# [Tarefa 1]
Reproduza o trecho sobre a prisão de Genny Gleiser a partir de "Com data de" até "de Genny Gleiser?", incluindo essas palavras.
# [Tarefa 2]
De acordo com o trecho sobre a prisão de Genny Gleiser, em que data o ofício do Ministério da Justiça foi encaminhado ao Supremo Tribunal?
# [Tarefa 3]
Explique, com base no trecho sobre a prisão de Genny Gleiser, por que a polícia dissolveu o congresso.

# [Trecho]
⟨
6) As Informações do Ministro da Justiça

Com data de 6 de setembro de 1935 foi encaminhado ao Supremo Tribunal ofício do Ministério da Justiça e Negócios Interiores, assinado pelo Ministro, Vicente Rao, com o conteúdo que segue, e que explicita a posição do governo, no caso cujas proporções aumentavam:

"Em resposta ao ofício nº 330, de 23 do corrente mês, tenho a honra de transmitir a V. Exa. as informações que me foram solicitadas para instruir o julgamento do hábeas corpus impetrado em favor de Genny Gleiser. Para esse fim, por serem os mais minuciosos possíveis, reporto-me aos esclarecimentos prestados à Assembléia Legislativa do Estado de São Paulo pelo Sr. Dr. Artur Leite de Barros, Secretário de Segurança Pública do mesmo Estado. É o seguinte o teor desses esclarecimentos:

MOTIVOS QUE DETERMINARAM A PRISÃO

1º Quais os motivos da prisão de Genny Gleiser?

Genny Gleiser foi detida em virtude de sua atividade como propagandista de idéias subversivas. Há vários meses vinha-se notando intenso trabalho da Juventude Comunista, órgão auxiliar do Partido Comunista Brasileiro. Para melhor propagar-se entre os jovens, aquela organização promoveu o chamado Congresso da Juventude Proletária Estudantil. Este Congresso anunciou uma reunião para a noite de 15 de julho do corrente ano em sua sede, no palacete Santa Helena, nesta capital (S.Paulo), onde seriam tratados assuntos referentes ao fechamento da Aliança Nacional Libertadora e as medidas a serem tomadas contra esse ato do governo. Pois bem: essa reunião se instalou sob a presidência de Genny Gleiser. Ignorando a presença da polícia, Genny Gleiser convocou os circunstantes com esta frase textual: Sentem-se, camaradas. A reunião não demora. O momento era de grande agitação; os objetivos daquele congresso, francamente subversivos. A polícia teve, pois, que o dissolver. Genny foi detida nessa ocasião. Ela estava armada de revólver e acabava de expedir ao ‘camarada Artur’ um recado, escrito a lápis, o qual lhe determinava as tarefas a serem realizadas na quinta-feira próxima (dia 17), junto à Metalúrgica Matarazzo, isto é, a realização de um comício com operários daquela indústria, a fim de levá-los a greve. Esse bilhete, devidamente fotografado, foi junto aos autos do inquérito referente à expulsão da perigosa romena. Em seu poder foram encontradas duas cartas, provenientes de Recife, a ela enviadas por um conhecido comunista militante, das quais se depreende claramente que a mesma havia sido enviada para São Paulo pelo Partido Comunista. Nessas cartas, o remetente, que se revela grande admirador de Genny, lamenta que o Partido Comunista a tenha enviado para esta Capital e ao mesmo tempo lhe comunica haver escrito ao Partido para conseguir sua remoção para Recife. Essas cartas também foram juntas [sic] aos autos em cópias fotográficas.
⟩
# [Extrato dos dados]
⟨
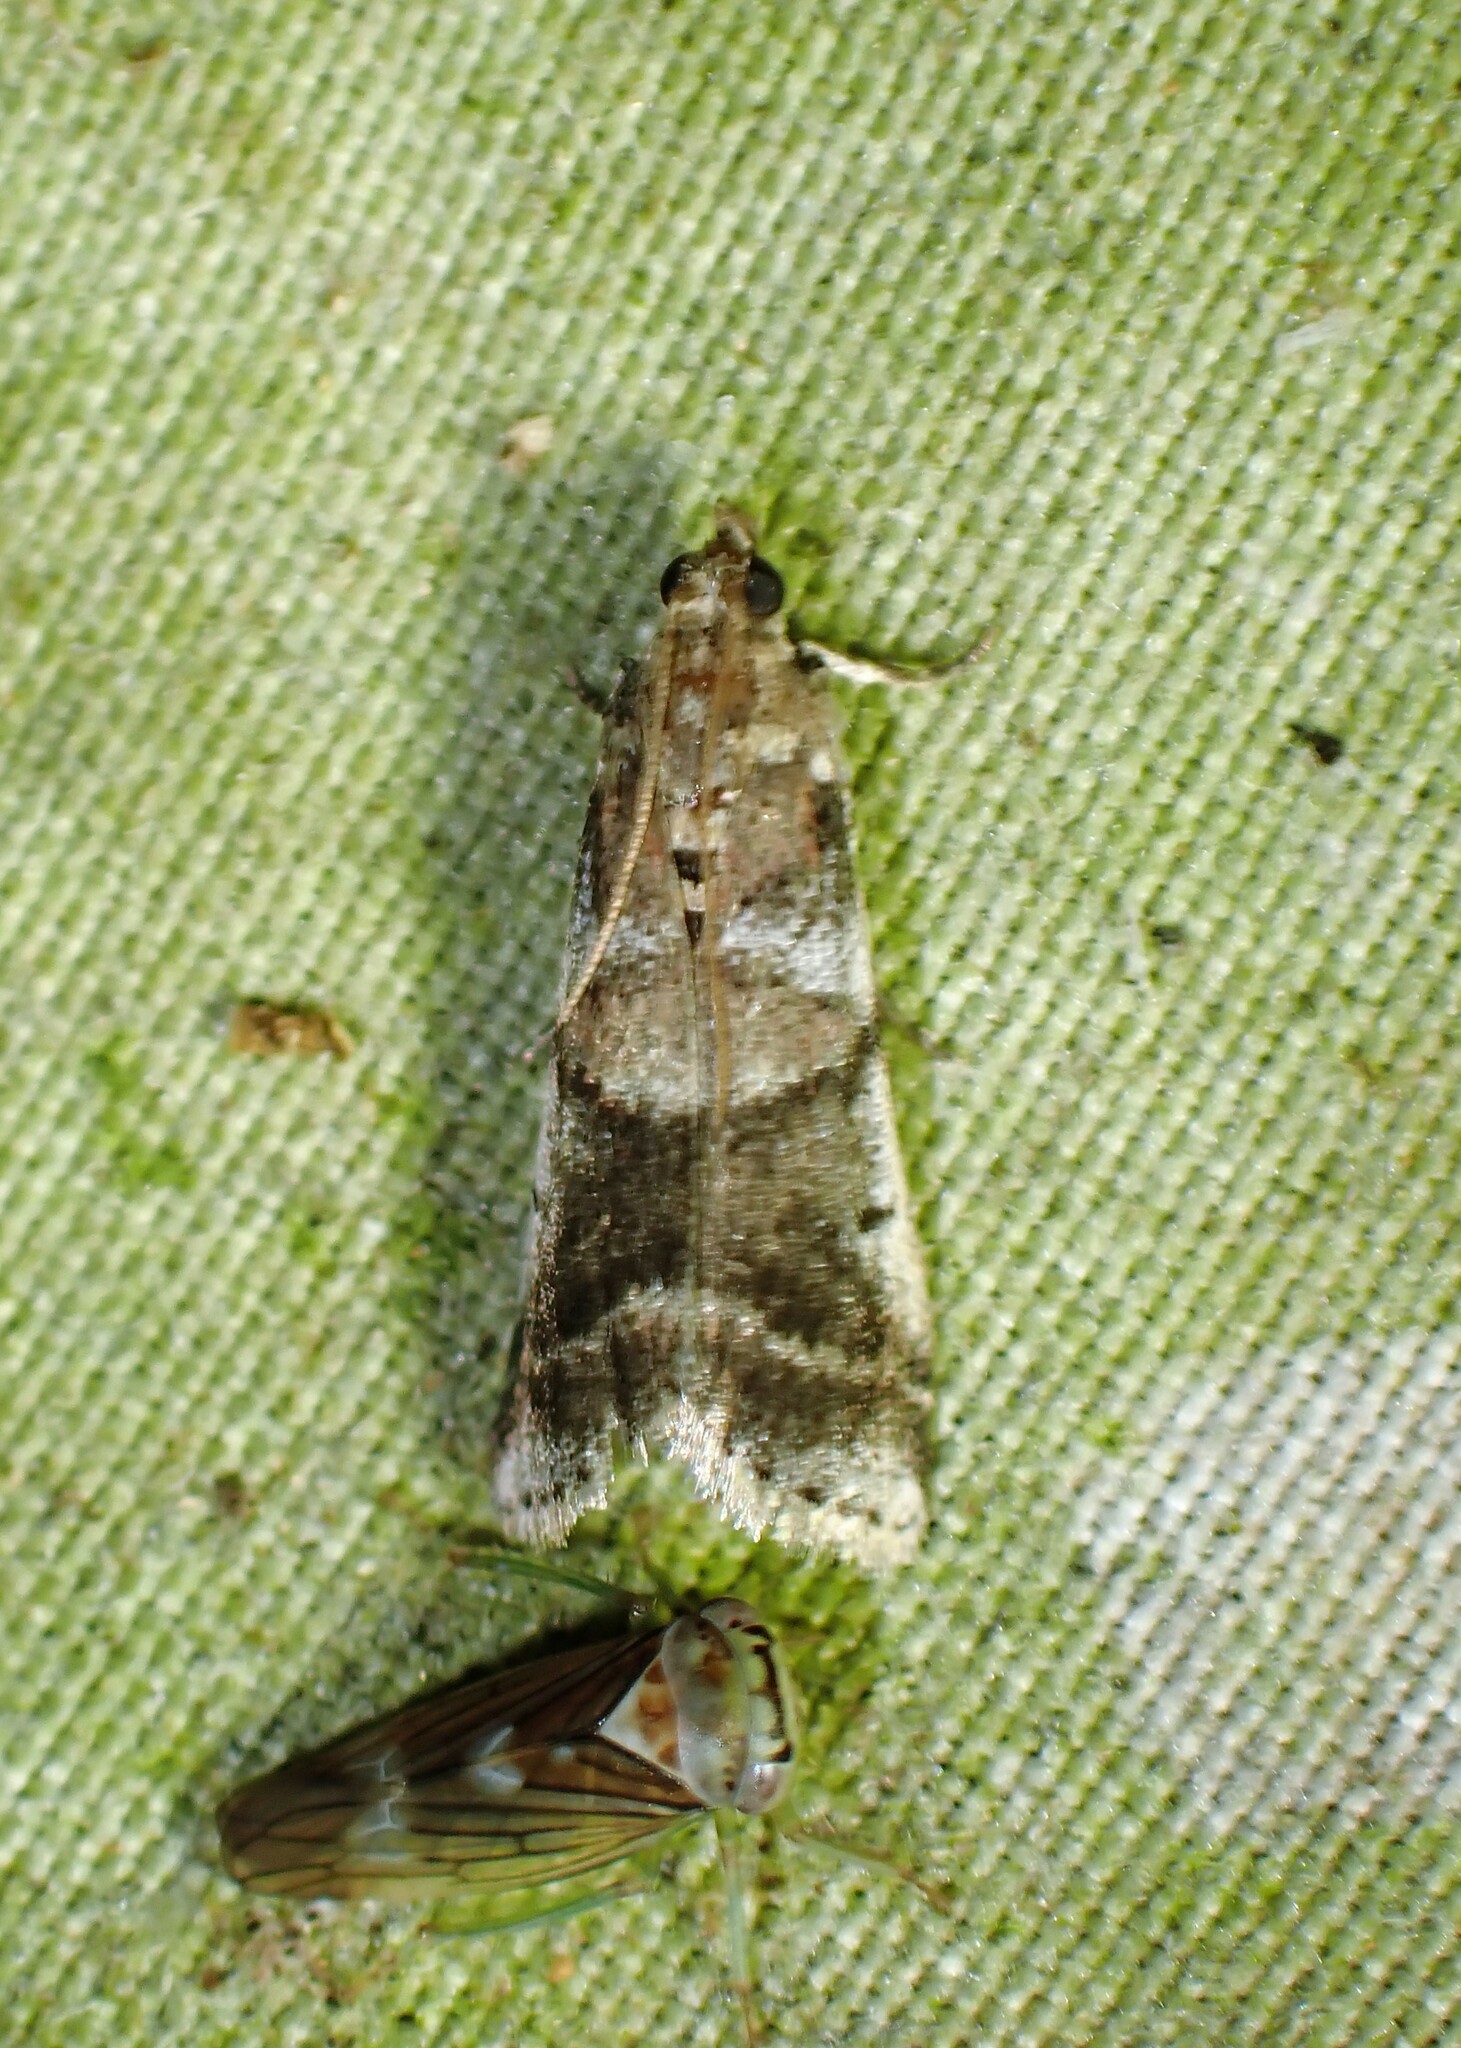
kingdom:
⟩
⟨
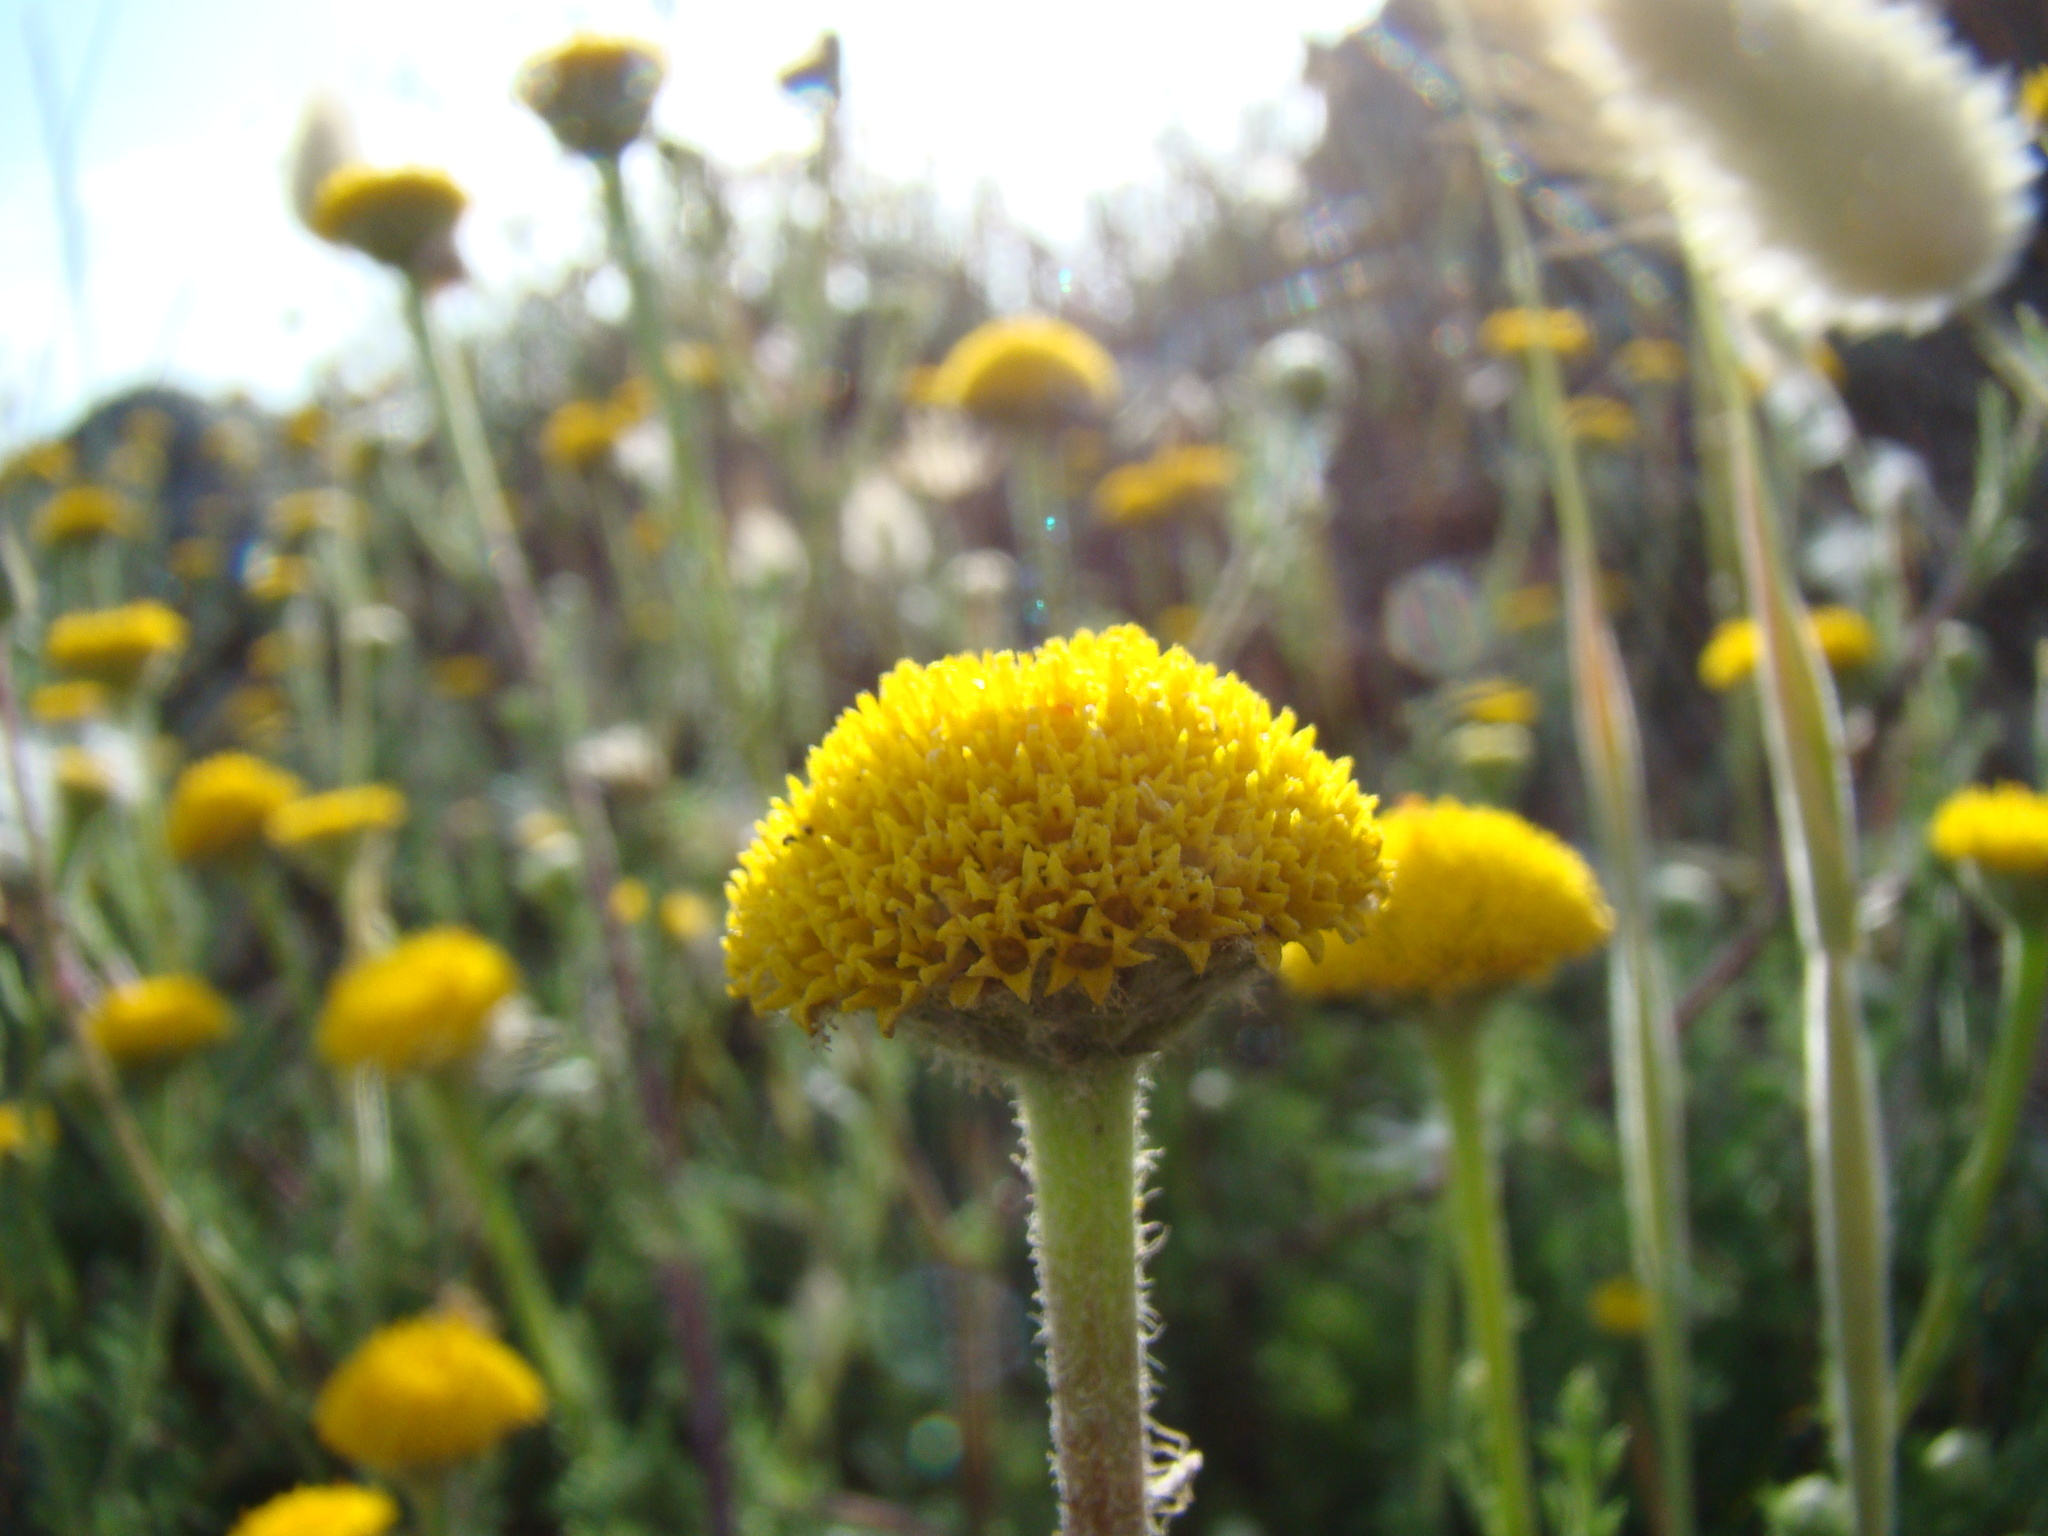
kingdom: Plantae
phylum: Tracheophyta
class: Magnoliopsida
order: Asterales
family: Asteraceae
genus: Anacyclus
⟩
⟨
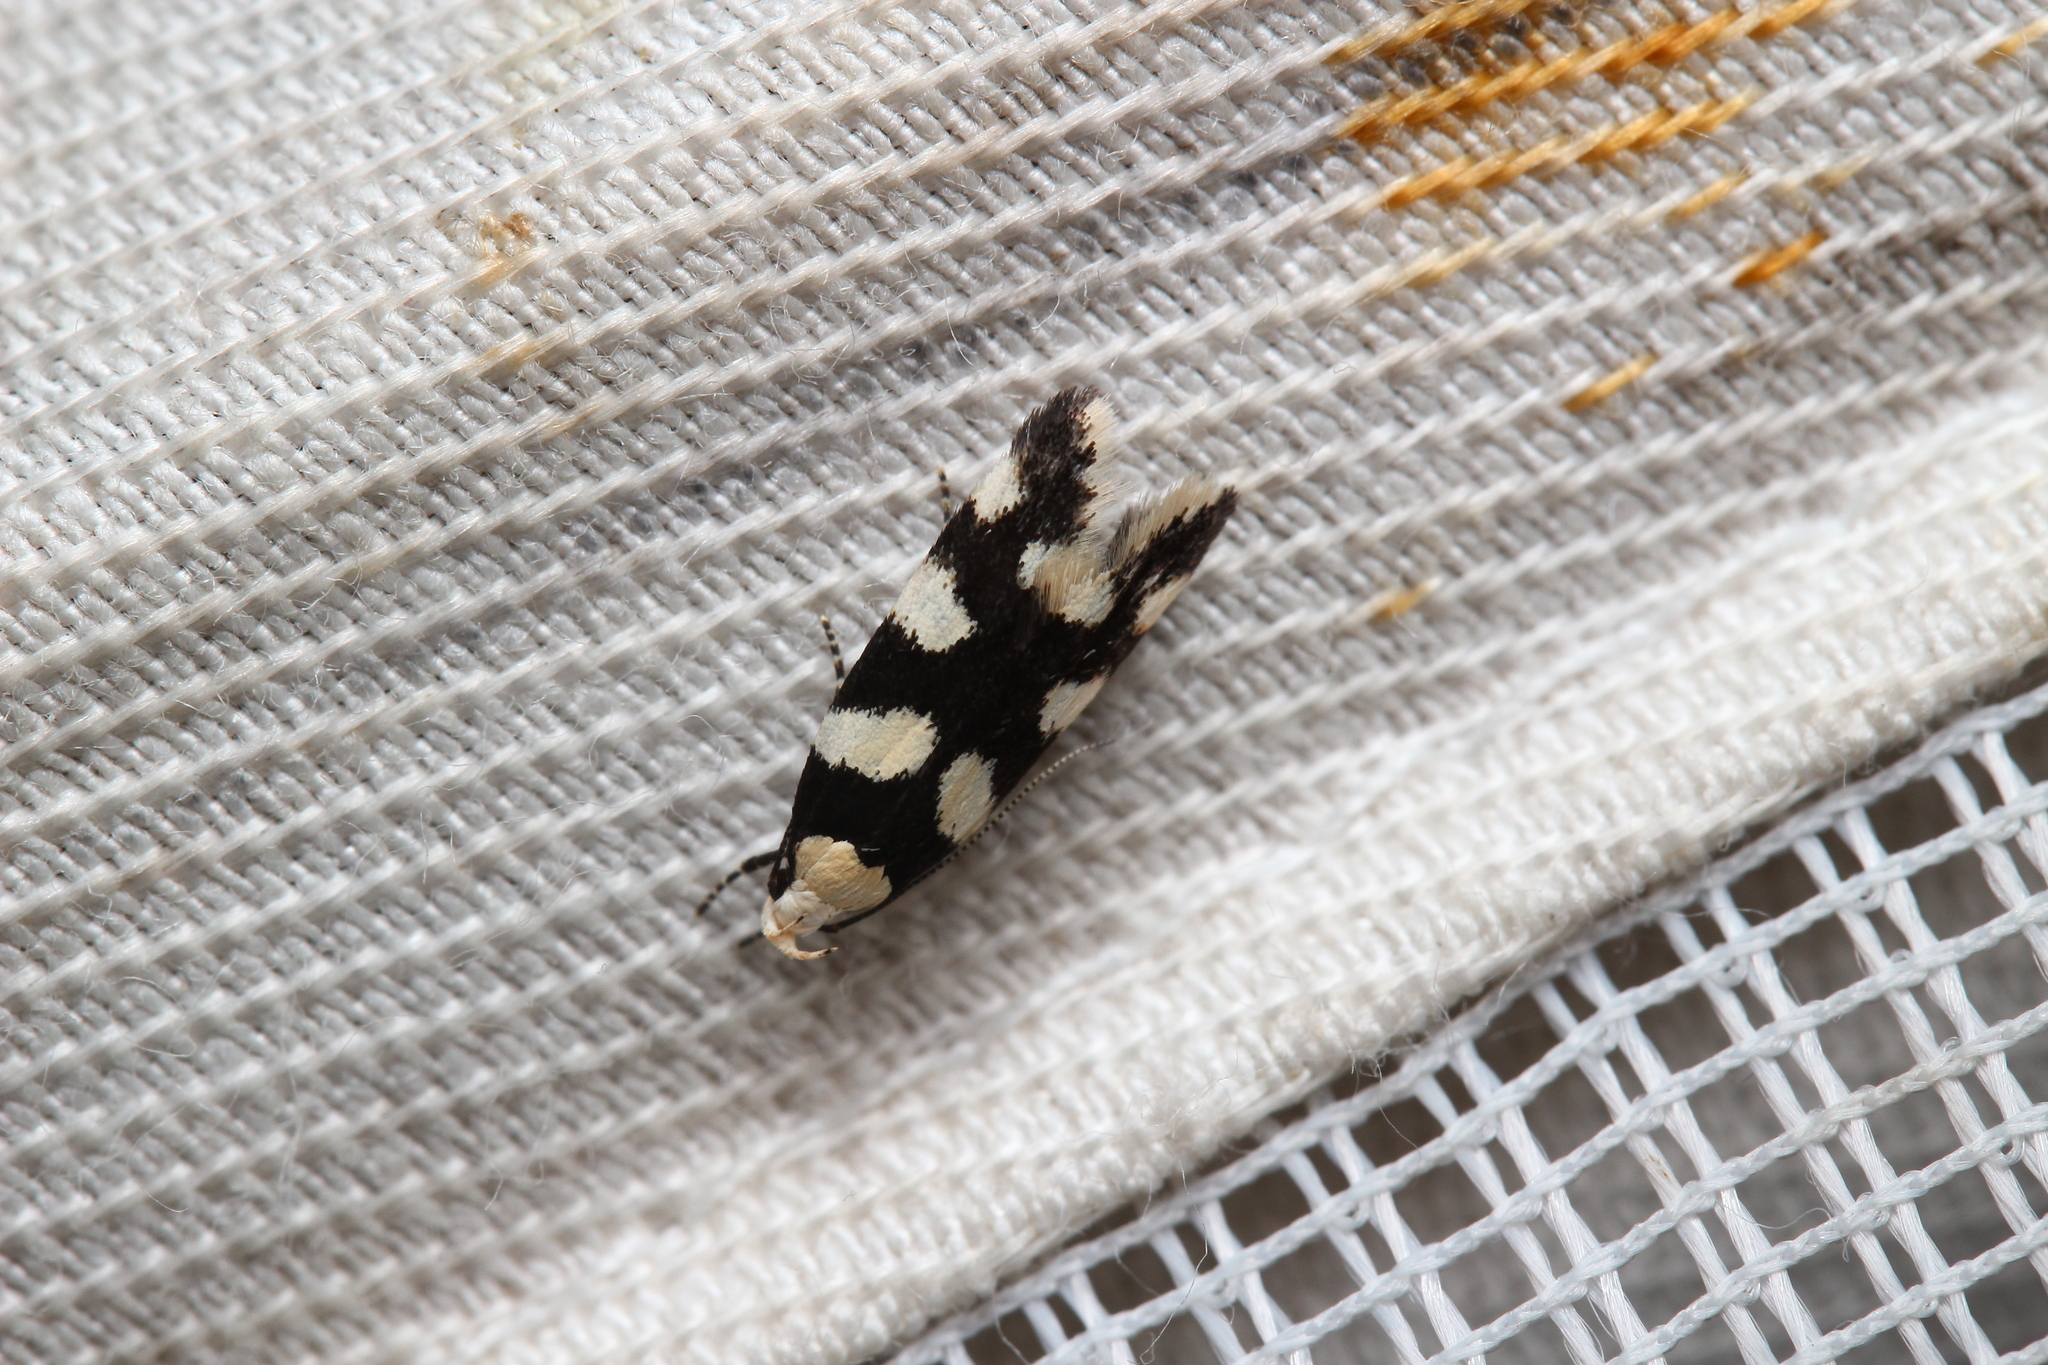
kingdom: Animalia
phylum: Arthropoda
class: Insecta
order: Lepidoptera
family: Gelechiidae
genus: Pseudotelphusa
⟩
# [Resposta completa 1]
Com data de 6 de setembro de 1935 foi encaminhado ao Supremo Tribunal ofício do Ministério da Justiça e Negócios Interiores, assinado pelo Ministro, Vicente Rao, com o conteúdo que segue, e que explicita a posição do governo, no caso cujas proporções aumentavam:

"Em resposta ao ofício nº 330, de 23 do corrente mês, tenho a honra de transmitir a V. Exa. as informações que me foram solicitadas para instruir o julgamento do hábeas corpus impetrado em favor de Genny Gleiser. Para esse fim, por serem os mais minuciosos possíveis, reporto-me aos esclarecimentos prestados à Assembléia Legislativa do Estado de São Paulo pelo Sr. Dr. Artur Leite de Barros, Secretário de Segurança Pública do mesmo Estado. É o seguinte o teor desses esclarecimentos:

MOTIVOS QUE DETERMINARAM A PRISÃO

1º Quais os motivos da prisão de Genny Gleiser?

# [Resposta completa 2]
Em 6 de setembro de 1935.

# [Resposta completa 3]
A polícia dissolveu o congresso porque o momento era de grande agitação e os objetivos daquele congresso eram francamente subversivos.